We passed a couple blocks of bombed-out houses, and walked up to Bodie’s
Corner, at Lanvale and Barclay. On the side opposite Bodie’s, the corner appeared to be in
use, occupied by a group of young men in white T-shirts. Until
seeing them, we felt like we were the only people left on the planet.
We continued on up toward North Avenue. We went down an
alley where Bubble’s Garage was supposed to be, but either we had made a wrong
turn or the garage we passed had been renovated to such an extent that it was
no longer recognizable as Reginald’s humble abode. We continued on foot to the
East Side, looking for Marlo’s hangout and for Hamsterdam.
The neighborhood we were going through now didn’t feel
dangerous so much as desolate. We would walk down blocks with 20, 30 rowhouses
on them, with only two or three giving any evidence of still being inhabited.

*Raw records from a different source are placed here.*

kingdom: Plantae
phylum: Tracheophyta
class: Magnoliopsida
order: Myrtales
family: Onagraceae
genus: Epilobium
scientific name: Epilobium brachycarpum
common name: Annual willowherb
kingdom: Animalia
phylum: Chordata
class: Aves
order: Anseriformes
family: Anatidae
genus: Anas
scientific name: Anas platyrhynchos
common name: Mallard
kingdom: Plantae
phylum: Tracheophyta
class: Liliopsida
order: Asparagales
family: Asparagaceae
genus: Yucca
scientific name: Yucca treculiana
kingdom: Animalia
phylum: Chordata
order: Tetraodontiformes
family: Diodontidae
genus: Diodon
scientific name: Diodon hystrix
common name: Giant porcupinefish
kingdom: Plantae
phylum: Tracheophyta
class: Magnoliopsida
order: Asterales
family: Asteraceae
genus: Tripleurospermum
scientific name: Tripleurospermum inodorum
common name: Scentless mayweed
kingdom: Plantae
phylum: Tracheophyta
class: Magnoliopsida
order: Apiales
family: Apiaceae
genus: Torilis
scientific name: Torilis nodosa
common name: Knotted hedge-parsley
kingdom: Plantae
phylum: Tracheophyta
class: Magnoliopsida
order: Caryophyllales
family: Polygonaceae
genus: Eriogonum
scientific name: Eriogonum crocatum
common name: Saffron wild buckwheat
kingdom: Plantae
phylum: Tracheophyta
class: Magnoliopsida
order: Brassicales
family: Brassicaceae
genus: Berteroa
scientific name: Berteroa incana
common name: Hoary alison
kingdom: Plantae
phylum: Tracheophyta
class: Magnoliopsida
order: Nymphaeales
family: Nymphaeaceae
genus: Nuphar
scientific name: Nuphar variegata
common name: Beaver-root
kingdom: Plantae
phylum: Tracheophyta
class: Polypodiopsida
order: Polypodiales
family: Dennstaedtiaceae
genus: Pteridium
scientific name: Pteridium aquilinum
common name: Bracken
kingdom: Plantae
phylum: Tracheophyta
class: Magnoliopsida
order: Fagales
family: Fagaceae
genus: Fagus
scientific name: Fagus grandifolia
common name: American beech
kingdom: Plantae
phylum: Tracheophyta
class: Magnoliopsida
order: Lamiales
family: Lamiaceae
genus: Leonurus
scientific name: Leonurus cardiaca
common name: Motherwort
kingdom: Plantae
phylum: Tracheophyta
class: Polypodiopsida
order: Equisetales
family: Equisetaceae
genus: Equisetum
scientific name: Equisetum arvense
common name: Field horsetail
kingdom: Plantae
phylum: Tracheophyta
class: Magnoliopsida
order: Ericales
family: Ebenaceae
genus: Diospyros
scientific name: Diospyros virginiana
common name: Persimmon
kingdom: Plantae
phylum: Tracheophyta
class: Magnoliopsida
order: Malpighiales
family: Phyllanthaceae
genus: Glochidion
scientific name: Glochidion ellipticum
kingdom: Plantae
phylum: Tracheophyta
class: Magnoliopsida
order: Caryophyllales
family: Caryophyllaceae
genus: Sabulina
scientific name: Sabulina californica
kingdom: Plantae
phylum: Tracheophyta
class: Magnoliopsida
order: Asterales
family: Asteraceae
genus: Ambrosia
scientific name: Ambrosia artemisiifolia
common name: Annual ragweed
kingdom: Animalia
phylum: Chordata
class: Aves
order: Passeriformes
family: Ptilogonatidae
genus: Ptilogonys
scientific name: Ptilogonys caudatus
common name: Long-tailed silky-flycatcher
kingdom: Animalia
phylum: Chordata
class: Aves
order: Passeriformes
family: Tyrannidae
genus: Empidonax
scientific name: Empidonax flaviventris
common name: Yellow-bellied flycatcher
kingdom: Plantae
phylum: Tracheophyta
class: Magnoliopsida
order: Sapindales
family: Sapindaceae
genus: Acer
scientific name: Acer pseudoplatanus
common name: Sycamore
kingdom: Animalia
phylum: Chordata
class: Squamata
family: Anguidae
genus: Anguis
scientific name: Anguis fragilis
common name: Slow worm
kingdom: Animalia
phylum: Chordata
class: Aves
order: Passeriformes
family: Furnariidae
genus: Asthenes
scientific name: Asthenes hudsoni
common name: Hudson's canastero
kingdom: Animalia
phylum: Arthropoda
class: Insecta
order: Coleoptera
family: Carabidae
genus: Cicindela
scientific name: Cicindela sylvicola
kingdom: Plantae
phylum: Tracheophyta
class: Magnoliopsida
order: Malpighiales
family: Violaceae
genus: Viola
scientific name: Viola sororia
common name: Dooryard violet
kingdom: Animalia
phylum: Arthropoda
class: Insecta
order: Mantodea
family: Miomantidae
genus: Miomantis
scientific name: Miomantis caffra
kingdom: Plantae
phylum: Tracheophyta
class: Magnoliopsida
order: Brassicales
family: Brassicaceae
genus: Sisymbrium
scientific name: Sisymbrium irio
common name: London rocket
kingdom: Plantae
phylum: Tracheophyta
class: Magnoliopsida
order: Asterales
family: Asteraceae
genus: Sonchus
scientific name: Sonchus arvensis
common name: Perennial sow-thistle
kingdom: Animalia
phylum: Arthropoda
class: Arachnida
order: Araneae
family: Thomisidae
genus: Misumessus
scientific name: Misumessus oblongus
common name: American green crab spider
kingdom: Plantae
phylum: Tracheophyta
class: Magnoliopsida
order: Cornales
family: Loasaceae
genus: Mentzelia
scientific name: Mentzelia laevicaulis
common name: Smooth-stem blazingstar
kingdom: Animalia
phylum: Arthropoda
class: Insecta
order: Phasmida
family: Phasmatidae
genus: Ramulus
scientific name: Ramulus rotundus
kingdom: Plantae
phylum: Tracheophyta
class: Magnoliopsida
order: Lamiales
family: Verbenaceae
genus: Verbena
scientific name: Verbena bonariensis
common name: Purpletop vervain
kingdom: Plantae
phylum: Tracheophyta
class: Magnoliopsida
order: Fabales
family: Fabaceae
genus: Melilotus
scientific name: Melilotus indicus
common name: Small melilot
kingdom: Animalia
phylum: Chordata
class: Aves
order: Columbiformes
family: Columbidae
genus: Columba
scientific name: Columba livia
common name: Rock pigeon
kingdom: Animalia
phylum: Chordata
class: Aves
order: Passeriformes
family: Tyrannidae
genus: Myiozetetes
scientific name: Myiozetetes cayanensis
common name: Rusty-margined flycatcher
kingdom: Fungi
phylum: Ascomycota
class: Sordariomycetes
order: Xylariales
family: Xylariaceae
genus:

The rest were boarded up. A few were actually collapsing, or looked like they’d
been gutted from fires. One or two even had trees growing in them. Every so
often, we’d pass an old person or two sitting on a stoop, but other than that,
the place was empty. The neighborhood was blocks and blocks away from the more
inhabited areas we’d seen around Charles Street. We wondered what it must be
like to live in a place where this is your world, where you feel so isolated
from everything else in the city and everything is abandoned and nobody is
around.
We walked through Marlo’s hangout, and got a few cell phone
photos of the concrete park where he would meet with his lieutenants and decide
who was going to die today. Then, we went through the Hamsterdam area. I think
the actual block that was used in the filming may has been razed, but
everything else around you looks and feels like Hamsterdam, anyway. By now,
we’d worked up a bit of an appetite, so we stopped in the first business
establishment we had seen in a while. The little store had a couch in it, some
half-empty racks with dusty snacks on them and a little cooler. It felt more
like somebody had converted their living room than it did like a real store. I
got a soda and a bag of chips. We kept walking, back toward Charles Street. On
the way, without even having really planned on it, we walked past Greenmount
Cemetery, where Omar met McNulty for the first time, where Stringer met Colvin,
and where D was buried.
One of the things I was looking forward to in Baltimore was
trying lake trout. Still hungry, and by now getting into a slightly less
desolate area of the East Side, we stopped at a carryout joint. I got a lake
trout, James got some chicken, I think, and we found an abandoned rowhouse and
sat on the steps. For those of you that have never had it, lake trout is a
large piece of fried and breaded fish (really it’s whiting, not trout), with
the spine still in it, on a piece of white bread. You can get something similar
at soul food places elsewhere. I like it with hot sauce. Excellent stuff. Our
stomachs full and our desire to see the places where our favorite TV show was
filmed satiated, we continued back to Charles Street.
If you’re ever in Baltimore, I recommend you do something
similar. Most people I’ve read about who visit The Wire filming locations do so
in a car. I think you miss out on some of the feel for a city, seeing it
through safety glass as you roll by at 20 mph. There’s something to be said for
feeling the concrete under your feet.